Harvest Moon: Magical Melody

Review
Platform:
Wii
Harvest Moon: Magical Melody

Harvest Moon: Magical Melody

Videogames give us the chance to pretend we’re Premier League footballers, sky divers, ancient warrior heroes, race car drivers and SAS paratroopers. Sum up what they’re about and you’d likely speak of vibrant, exciting, fast-paced, twitch reaction-based challenges, of danger, wonder, peril and awe.

What you probably wouldn’t think of is the pastoral vocation of tilling the land, sowing seeds, tending to crops and feeding lambs. Who in their right mind would want to undertake the backbreaking fantasy of becoming a virtual farmer for the day?

Well, as it happens, you might just want to. Harvest Moon is a Japanese-grown series that offers gamers the chance to do just that: take on the role of farmer in a hyper-specialised simulation role-playing game. While it might sound like a recipe for retail disaster, the series is in fact very popular in Japan and, as it’s now up to its twenty-fourth iteration (!) it’s won a growing number of western fans in recent years.

Magical Melody is a port of one of the most critically-acclaimed games in the series, originally released for the Gamecube in 2005, but which has only just found its way to Europe on the Wii. In it you play as a farmer running a working farm with your assorted tasks being to grow produce, ranch livestock, look after pets and other animals, gather materials, attend festivals, woo girls, get married, spawn children and generally live the ostensibly idyllic life of a country bumpkin.

While in synopsis the game sounds a little slight in fact this is a deep experience with hours and hours of compelling gameplay for those open-minded enough to give it a chance. Chasing after girls, building a smoothly functioning industrial operation with multiple animals and crop types, before furnishing your house and mining the local area for diamonds is an experience reminiscent of Animal Crossing, and this is a game that offers lots of for gamers seeking to build a new virtual life for themselves in the countryside.

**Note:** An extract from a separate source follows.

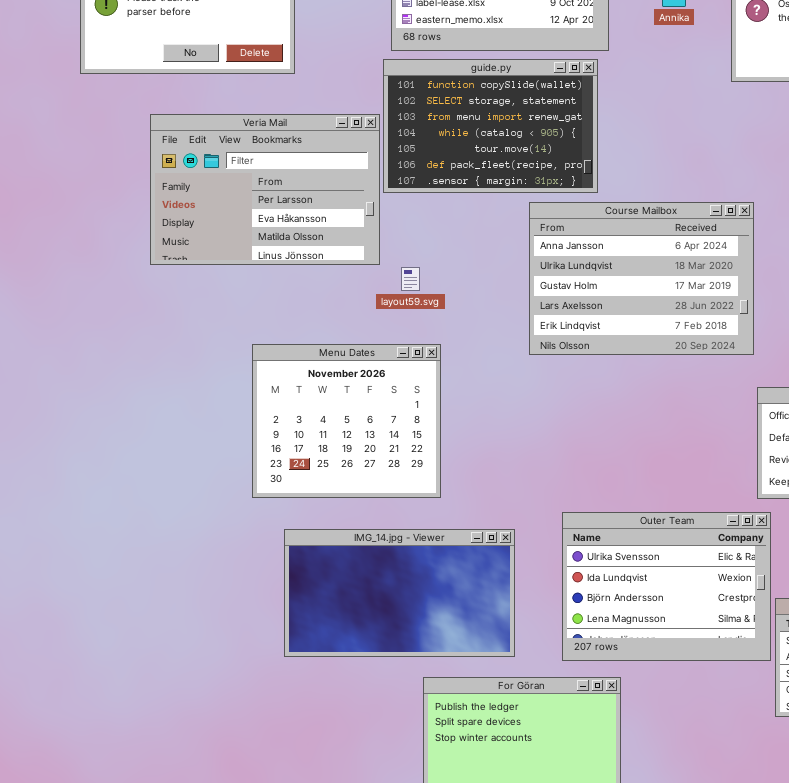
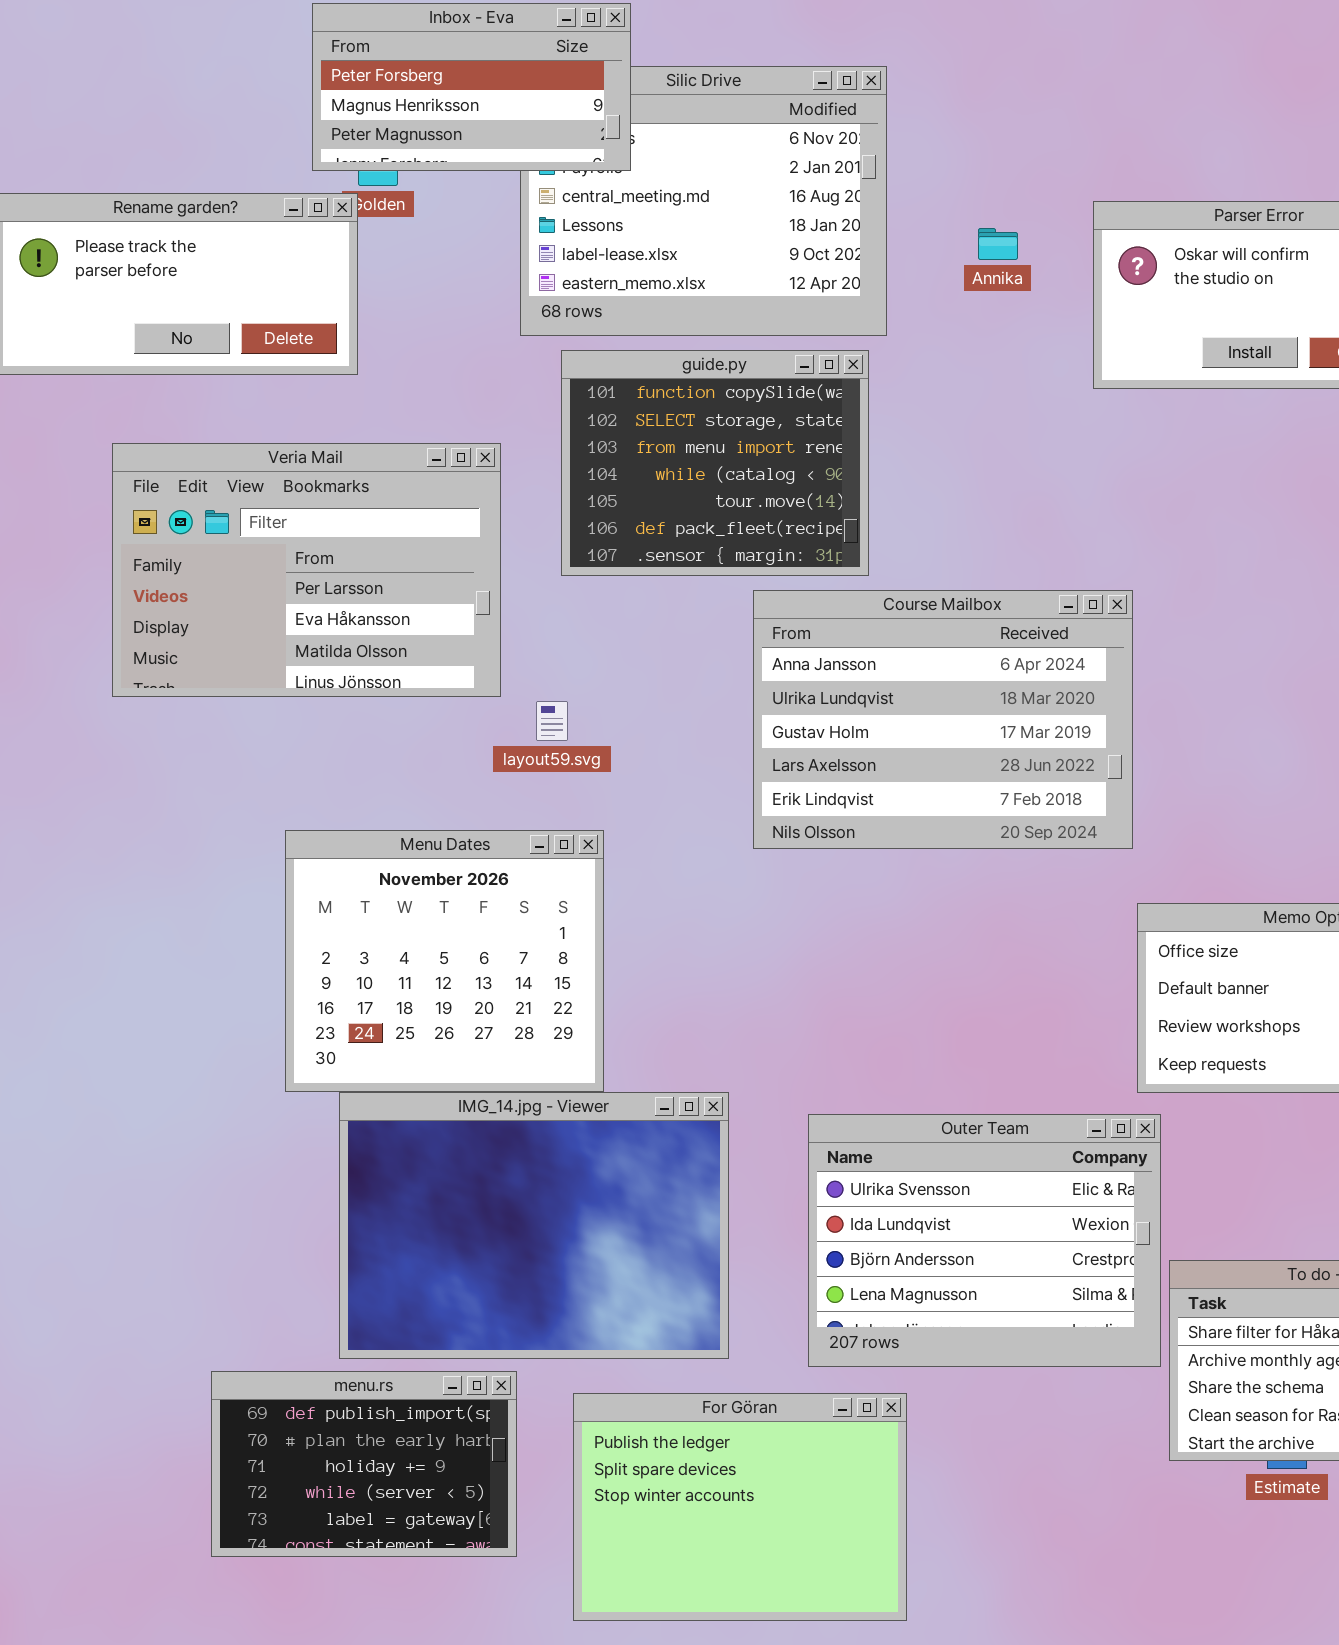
guide.py: [383,59,598,193] -> [561,350,869,576], resized
IMG_14.jpg - Viewer: [284,529,515,657] -> [339,1092,729,1359], resized
menu.rs: none -> [211,1371,517,1557], opened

New people will move into the town your farm services and, in time, the farming aspect of the game comes to feel just like that: a job, with the game’s myriad other activities providing extra-curricular opportunity. A rival farmer provides an element of competition and the game throws constant challenges and quests at you from start to finish, ensuring a pace that never lets up.

The conversion, despite being two years in the making, isn’t quite perfect. The option to play as a lady farmer (and hence woo boys etc) has been inexplicably removed but, other than this oversight, everything from the original remains intact. The result is a captivating, curiously compelling experience that offers a different pace of life and challenge to gamers bored of the football pitches, tarmac tracks and war-torn streets of most other games.